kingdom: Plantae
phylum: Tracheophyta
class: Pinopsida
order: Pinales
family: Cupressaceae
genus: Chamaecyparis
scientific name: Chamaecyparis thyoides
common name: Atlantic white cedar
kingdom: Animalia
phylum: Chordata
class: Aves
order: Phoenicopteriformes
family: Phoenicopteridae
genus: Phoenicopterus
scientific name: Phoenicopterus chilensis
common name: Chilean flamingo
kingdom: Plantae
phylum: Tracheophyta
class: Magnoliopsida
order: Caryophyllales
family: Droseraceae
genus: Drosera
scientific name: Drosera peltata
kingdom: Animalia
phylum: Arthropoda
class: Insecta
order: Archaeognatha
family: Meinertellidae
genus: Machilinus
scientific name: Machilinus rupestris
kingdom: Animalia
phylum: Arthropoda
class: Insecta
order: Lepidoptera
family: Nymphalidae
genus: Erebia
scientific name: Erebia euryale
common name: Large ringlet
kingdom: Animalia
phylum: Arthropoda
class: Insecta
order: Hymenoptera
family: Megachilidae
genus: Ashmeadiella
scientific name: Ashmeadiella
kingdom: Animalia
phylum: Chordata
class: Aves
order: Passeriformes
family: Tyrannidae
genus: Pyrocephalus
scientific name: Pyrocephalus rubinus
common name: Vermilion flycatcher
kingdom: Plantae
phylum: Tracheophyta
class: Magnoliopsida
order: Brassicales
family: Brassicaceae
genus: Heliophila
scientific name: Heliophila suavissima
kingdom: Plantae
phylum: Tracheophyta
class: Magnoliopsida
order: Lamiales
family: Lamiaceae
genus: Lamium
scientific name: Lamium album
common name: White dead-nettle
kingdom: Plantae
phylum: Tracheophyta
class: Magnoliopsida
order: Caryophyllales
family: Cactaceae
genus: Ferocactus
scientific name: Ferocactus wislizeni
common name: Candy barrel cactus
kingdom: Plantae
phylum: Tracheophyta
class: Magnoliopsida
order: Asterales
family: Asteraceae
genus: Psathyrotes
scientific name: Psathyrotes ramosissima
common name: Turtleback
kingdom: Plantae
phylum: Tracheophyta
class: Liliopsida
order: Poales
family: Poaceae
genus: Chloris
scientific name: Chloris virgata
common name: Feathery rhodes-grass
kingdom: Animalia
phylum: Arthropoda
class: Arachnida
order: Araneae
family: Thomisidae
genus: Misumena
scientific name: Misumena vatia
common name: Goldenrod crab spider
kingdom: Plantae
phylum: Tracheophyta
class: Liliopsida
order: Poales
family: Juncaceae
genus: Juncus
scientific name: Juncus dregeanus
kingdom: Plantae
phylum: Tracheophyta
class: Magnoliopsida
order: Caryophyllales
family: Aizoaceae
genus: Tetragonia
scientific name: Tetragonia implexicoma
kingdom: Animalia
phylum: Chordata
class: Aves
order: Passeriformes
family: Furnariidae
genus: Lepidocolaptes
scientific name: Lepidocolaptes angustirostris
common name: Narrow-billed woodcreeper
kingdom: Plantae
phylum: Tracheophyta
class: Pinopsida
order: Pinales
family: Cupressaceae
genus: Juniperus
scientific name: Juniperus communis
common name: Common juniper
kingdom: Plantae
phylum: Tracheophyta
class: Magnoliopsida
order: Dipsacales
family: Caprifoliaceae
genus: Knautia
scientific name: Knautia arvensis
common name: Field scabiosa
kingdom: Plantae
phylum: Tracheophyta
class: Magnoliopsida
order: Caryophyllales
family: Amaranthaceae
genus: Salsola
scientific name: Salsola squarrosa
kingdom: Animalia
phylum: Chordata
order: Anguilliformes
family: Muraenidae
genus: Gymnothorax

Short problem
How many lines in the material above contain the string "common", matching case exactly? Reply with the number alone.

Solution for this exercise
12